For Eric Bogold, philanthropy is an integral part of corporate and individual social responsibility. “Since the beginning of the epidemic, I have felt a great brotherhood among the population, and it has been my heart to see people hold together and show kindness, each in his own way. Outbursts of generosity, although often overlooked, are expressions of solidarity that deserve to be highlighted, because charitable work In times of crisis, it is necessary for collective well-being. “
Art as an essential service“Art plays an important role in balance and well-being for many people, as Eric Bogold asserts at first. Connecting to art provides us with a moment of escape that we especially appreciate these days. It leads us to question ourselves, reflect, and leave our comfort zone, and it helps us develop as a community. It is more important than ever to support contemporary art and local artists, and mainly for these reasons, I personally participate in the Fondation du Musée d’art contemporain de Montréal.
Focusing heavily on the quality of human relations in all areas of its activity, Private Management 1859 supports the reasons the company believes it can contribute significantly to it, whether in money, time, or expertise. “We are committed to providing real added value to the organizations in which we participate,” continues Eric Bogold.
As the largest museum exclusively devoted to contemporary art in Canada, our drive is to give hope to the visual arts community.
Art support from here
In 2020 and 2021, the MAC Foundation, through the program I support art from here, Set itself a goal of doubling the museum’s acquisition budget in order to support established artists and activists in Quebec. “We have redirected part of our financial contribution to allow the acquisition and addition of the museum’s permanent collection of two works by emerging artists from Quebec, Thea Yabout and Nico Williams, whose entry into MAC will be significant,” explains Eric Bogold.

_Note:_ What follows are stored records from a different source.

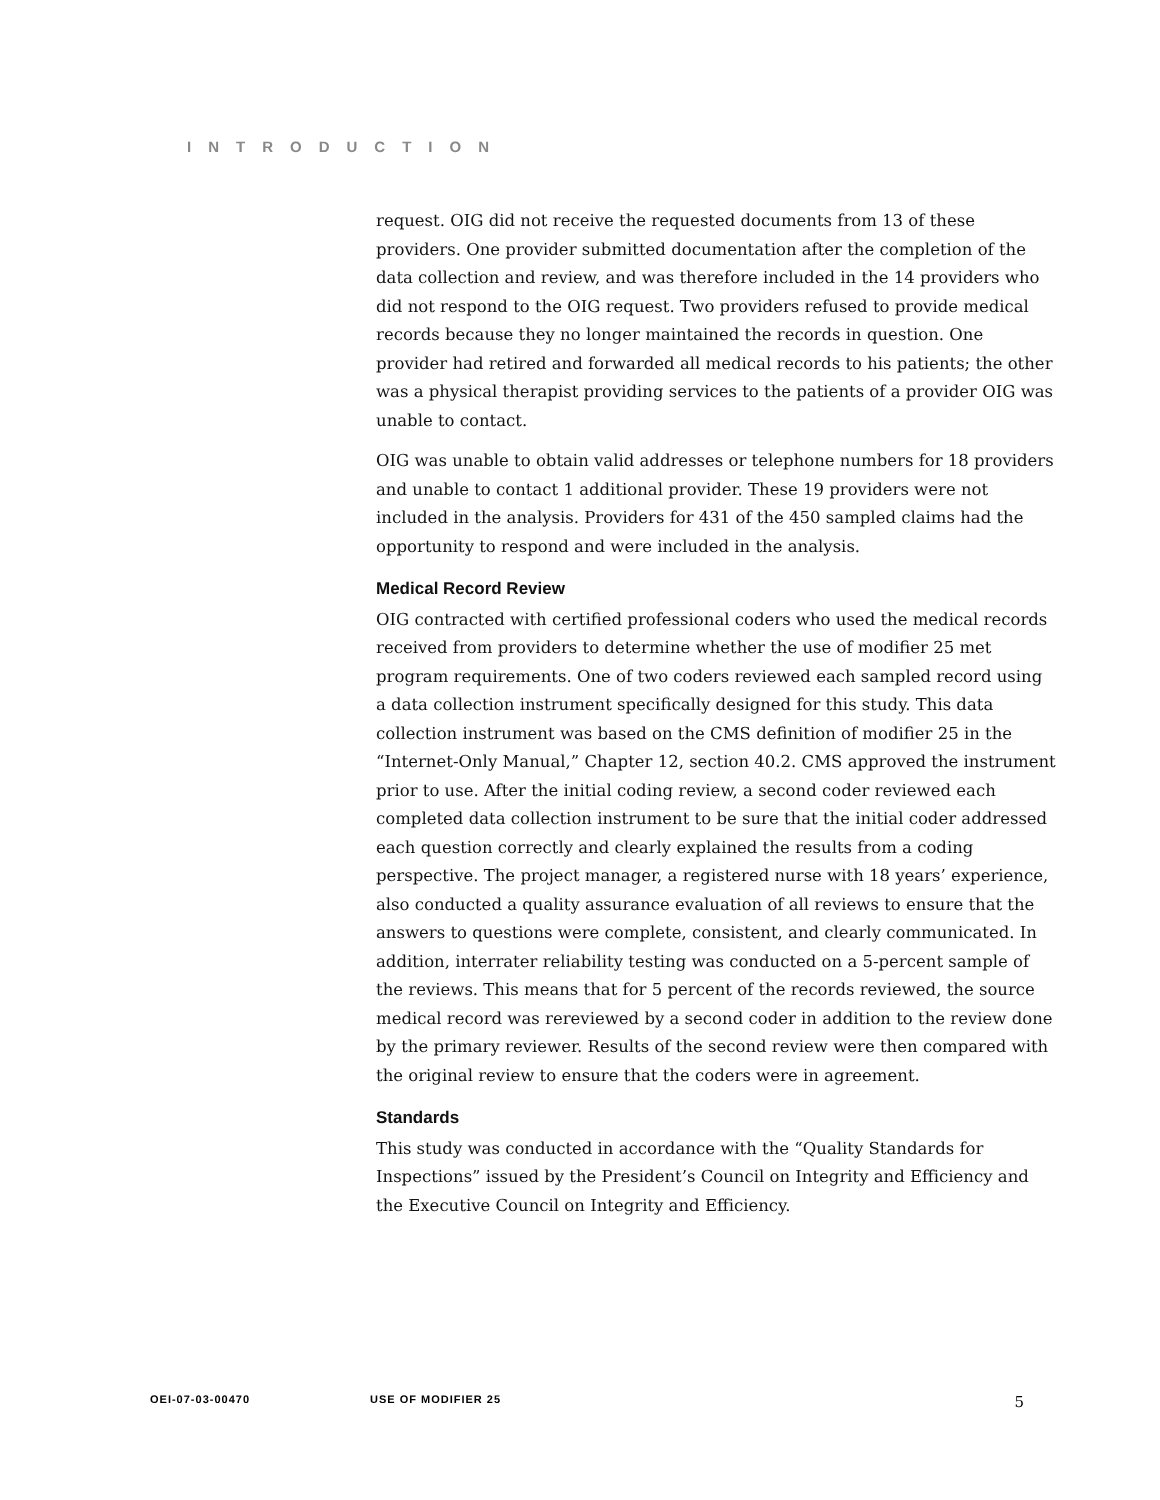INTRODUCTION
request. OIG did not receive the requested documents from 13 of these providers. One provider submitted documentation after the completion of the data collection and review, and was therefore included in the 14 providers who did not respond to the OIG request. Two providers refused to provide medical records because they no longer maintained the records in question. One provider had retired and forwarded all medical records to his patients; the other was a physical therapist providing services to the patients of a provider OIG was unable to contact.
OIG was unable to obtain valid addresses or telephone numbers for 18 providers and unable to contact 1 additional provider. These 19 providers were not included in the analysis. Providers for 431 of the 450 sampled claims had the opportunity to respond and were included in the analysis.
Medical Record Review
OIG contracted with certified professional coders who used the medical records received from providers to determine whether the use of modifier 25 met program requirements. One of two coders reviewed each sampled record using a data collection instrument specifically designed for this study. This data collection instrument was based on the CMS definition of modifier 25 in the “Internet-Only Manual,” Chapter 12, section 40.2. CMS approved the instrument prior to use. After the initial coding review, a second coder reviewed each completed data collection instrument to be sure that the initial coder addressed each question correctly and clearly explained the results from a coding perspective. The project manager, a registered nurse with 18 years’ experience, also conducted a quality assurance evaluation of all reviews to ensure that the answers to questions were complete, consistent, and clearly communicated. In addition, interrater reliability testing was conducted on a 5-percent sample of the reviews. This means that for 5 percent of the records reviewed, the source medical record was rereviewed by a second coder in addition to the review done by the primary reviewer. Results of the second review were then compared with the original review to ensure that the coders were in agreement.
Standards
This study was conducted in accordance with the “Quality Standards for Inspections” issued by the President’s Council on Integrity and Efficiency and the Executive Council on Integrity and Efficiency.
OEI-07-03-00470 USE OF MODIFIER 25 5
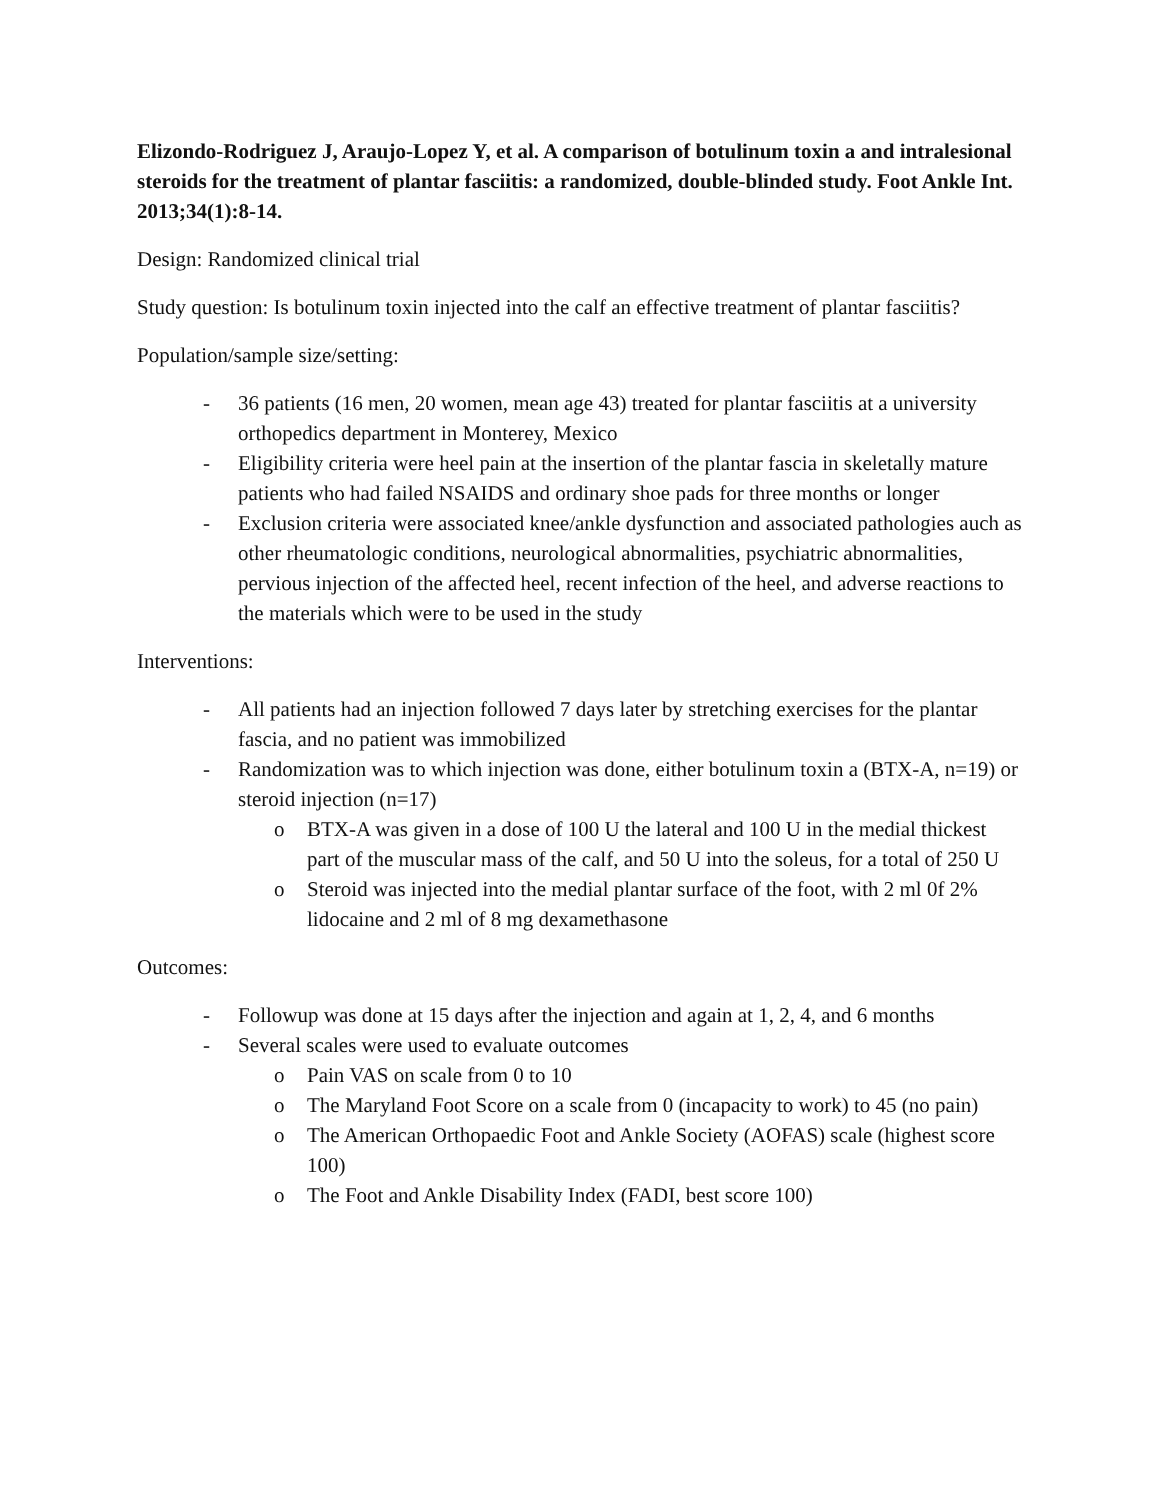Elizondo-Rodriguez J, Araujo-Lopez Y, et al. A comparison of botulinum toxin a and intralesional steroids for the treatment of plantar fasciitis: a randomized, double-blinded study. Foot Ankle Int. 2013;34(1):8-14.
Design: Randomized clinical trial
Study question: Is botulinum toxin injected into the calf an effective treatment of plantar fasciitis?
Population/sample size/setting:
- 36 patients (16 men, 20 women, mean age 43) treated for plantar fasciitis at a university orthopedics department in Monterey, Mexico
- Eligibility criteria were heel pain at the insertion of the plantar fascia in skeletally mature patients who had failed NSAIDS and ordinary shoe pads for three months or longer
- Exclusion criteria were associated knee/ankle dysfunction and associated pathologies auch as other rheumatologic conditions, neurological abnormalities, psychiatric abnormalities, pervious injection of the affected heel, recent infection of the heel, and adverse reactions to the materials which were to be used in the study
Interventions:
- All patients had an injection followed 7 days later by stretching exercises for the plantar fascia, and no patient was immobilized
- Randomization was to which injection was done, either botulinum toxin a (BTX-A, n=19) or steroid injection (n=17)
o BTX-A was given in a dose of 100 U the lateral and 100 U in the medial thickest part of the muscular mass of the calf, and 50 U into the soleus, for a total of 250 U
o Steroid was injected into the medial plantar surface of the foot, with 2 ml 0f 2% lidocaine and 2 ml of 8 mg dexamethasone
Outcomes:
- Followup was done at 15 days after the injection and again at 1, 2, 4, and 6 months
- Several scales were used to evaluate outcomes
o Pain VAS on scale from 0 to 10
o The Maryland Foot Score on a scale from 0 (incapacity to work) to 45 (no pain)
o The American Orthopaedic Foot and Ankle Society (AOFAS) scale (highest score 100)
o The Foot and Ankle Disability Index (FADI, best score 100)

In addition, over the years, the National Bank itself has built a private collection of about 7,000 original works by Quebec and Canadian artists which are displayed in the offices of all its divisions, particularly those of the 1859 Special Department.
Personal participationEric Bogold is proud of the support his foundation provides to the world of art, and has made him a point of honor to lead by example, even if his training in actuarial science did not prepare him in advance. “At first, I didn’t understand anything about contemporary art, but it piqued my interest. Because I love complex things, like mathematics or philosophy, I wanted to learn … It was through wonderful encounters and discussions with artists, collectors, galleries and hobbyists that this passion was born. ., Strong in feelings, which indwells me for many years. It also encourages people who have the time, knowledge and resources to engage in causes that affect or fascinate them. Not only to support their community, but also to grow as human beings.
The mission of the Museum of Contemporary Art Foundation is to support the museum in its various fields of activity, which are to enrich its collection, produce exhibitions, and promotional and educational programs. The Foundation thus contributes to the influence of the collection of the first major institution entirely devoted to contemporary art in Canada: the Museum of Contemporary Art in Montreal.
Private wealth of the National Bank 1859 It is a subsidiary of the National Bank of Canada that has supported individuals, families and businessmen in Canada in all aspects of their wealth management for more than 10 years. Our team consists of around 300 employees and we manage more than $ 26 billion in assets under management.
This content was produced by Le Devoir’s special publications team in cooperation with the advertiser. The editorial team at Le Devoir did not play any role in producing this content.